Trotzdem finde ich es schwierig, das quasi als gesetzt zu sehen.
Wir wissen so gut wie nichts über das Geodäsie-Gutachten. Weder wie der Experte die Daten ausgewertet hat noch wie valide er selbst das Ganze einschätzt noch wie er daraus auf den neuen Unfallort geschlossen hat.
Anzunehmen, dass er halt manche Dinge nicht wusste oder nicht alle Basisdaten hatte oder teilweise spekuliert (bzw. sogar halluziniert) hat o.ä., wirken für mich eher abwegig, weil wir alle Frau Rick als sehr gewissenhafte Person "kennengelernt" haben.
Genauso kann es sein, dass H die Jacke erst am (leeren) Brunnen und dann am Brückerl abwaschen wollte, sie ihr dann aber dort durch die Strömung entrissen wurde. Ich glaube, die meisten würden hier (irrationalerweise) versuchen, sie vielleicht noch irgendwo im Bach zu erwischen - und dafür gibt es genau einen Punkt am Parkplatz, nämlich den vermeintlichen Unfallort.
Damit ließe sich auch gleich das knappe Zeitfenster erklären.
Ich will damit nicht sagen, dass es so gewesen sein muss. Ich will nur zu bedenken geben, dass es auch noch andere Möglichkeiten oder Erklärungsansätze gibt.

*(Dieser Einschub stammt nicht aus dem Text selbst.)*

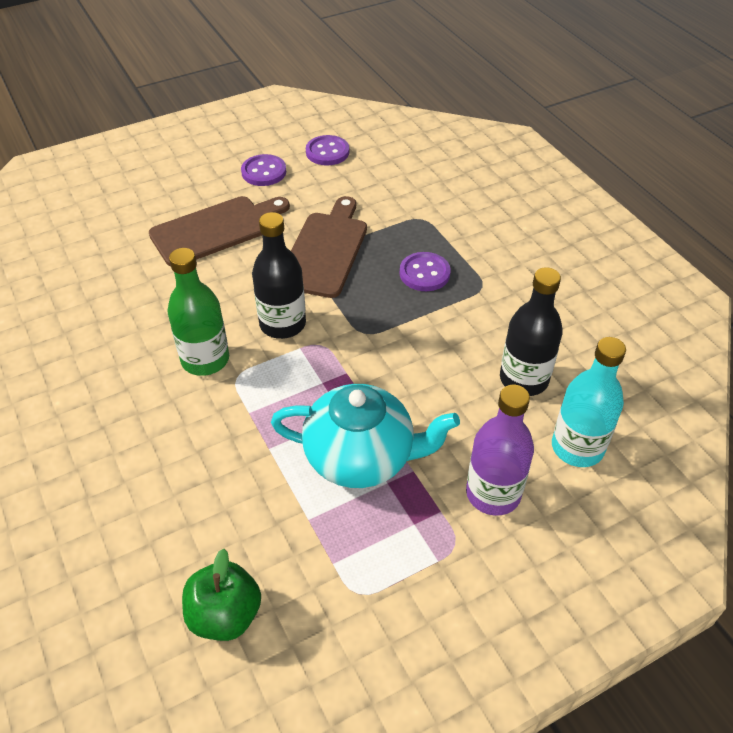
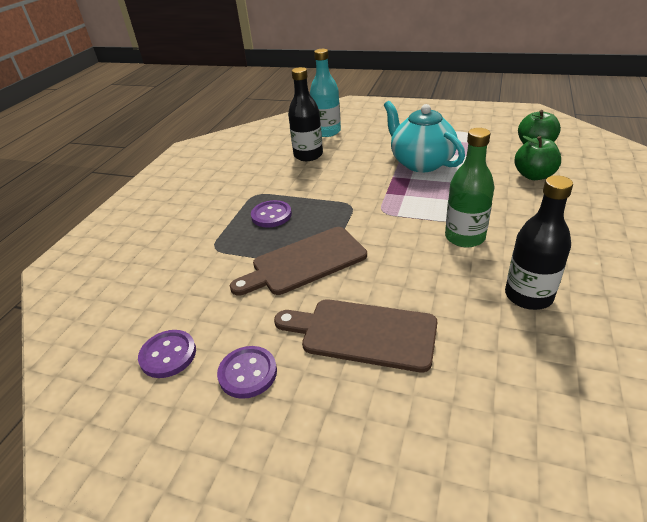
camera: 130 degrees left, 10 degrees down
(187, 523) = (534, 175): none -> green apple
(282, 324) = (392, 232): black bottle -> black bottle (528, 296)
(493, 493) = (380, 134): purple bottle -> none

Insgesamt würde ich mir deshalb wirklich wünschen, dass noch Auszüge aus den Gutachten veröffentlich werden, um hier noch ein bisschen mehr Klarheit zu haben. Die Dokumentation konnte solche Fragen natürlich nicht klären, dafür hätte es mehrere Stunden gebraucht.

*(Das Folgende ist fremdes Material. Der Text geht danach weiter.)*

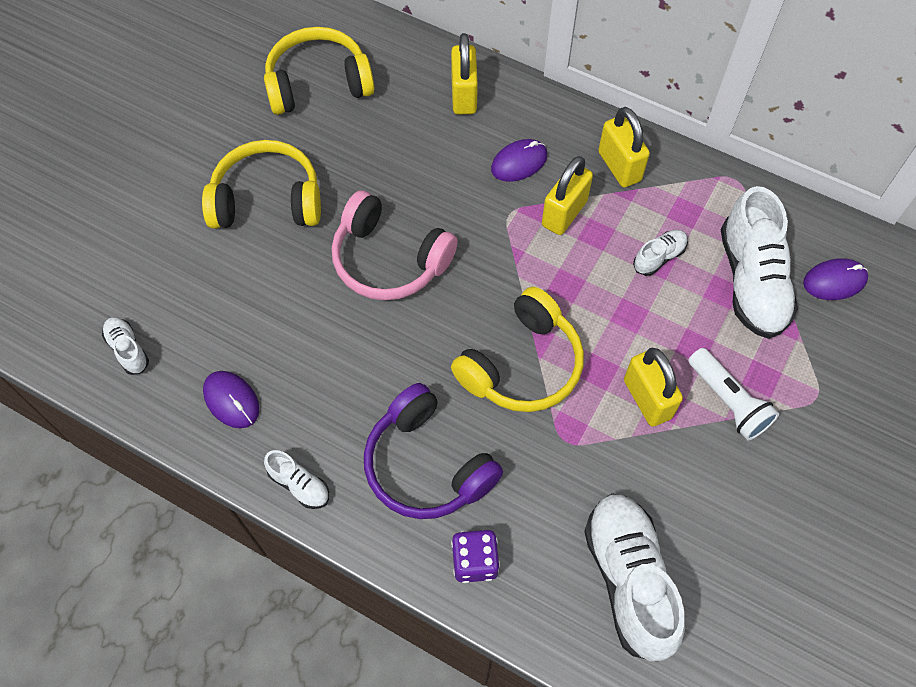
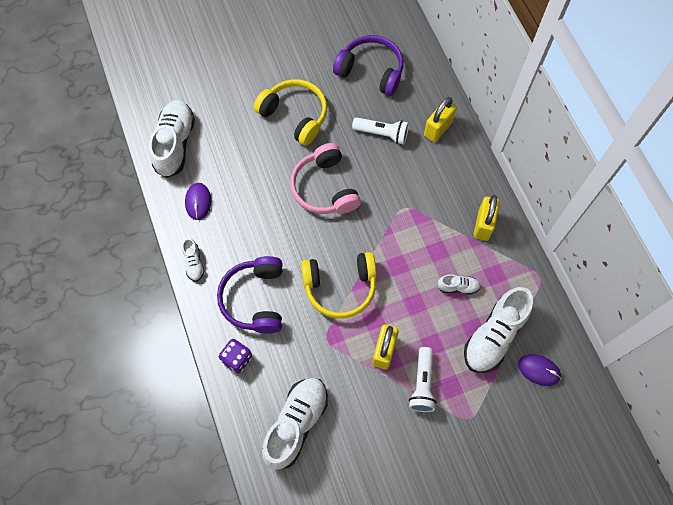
camera: 40 degrees right, 5 degrees up
(128, 350) = (175, 144): white shoe -> white shoe, size x2.12
(318, 84) = (371, 71): yellow headphones -> purple headphones
(402, 146) = (382, 134): none -> white flashlight
(519, 162) = (433, 185): purple mouse -> none
(564, 213) = (431, 228): yellow padlock -> none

sunrise2008 schrieb:dass sie zur Überquerung des Ausweichparkplatzes (Punkt 10) über das kleine Törchen hätte klettern müssen. Macht in ihrem Zustand nicht wirklich Sinn.
Die Annahme ist, dass sie daneben durchs Gebüsch (damals wahrscheinlich schon ohne Blätter) gestiegen ist. Auch hier wissen wir nicht, ob das Tor vielleicht früher eine übliche Abkürzung war o.ä.
Wenn jemand in einem kleinen Ort aufgewachsen ist, kennt der natürlich auch alle "Schleichwege".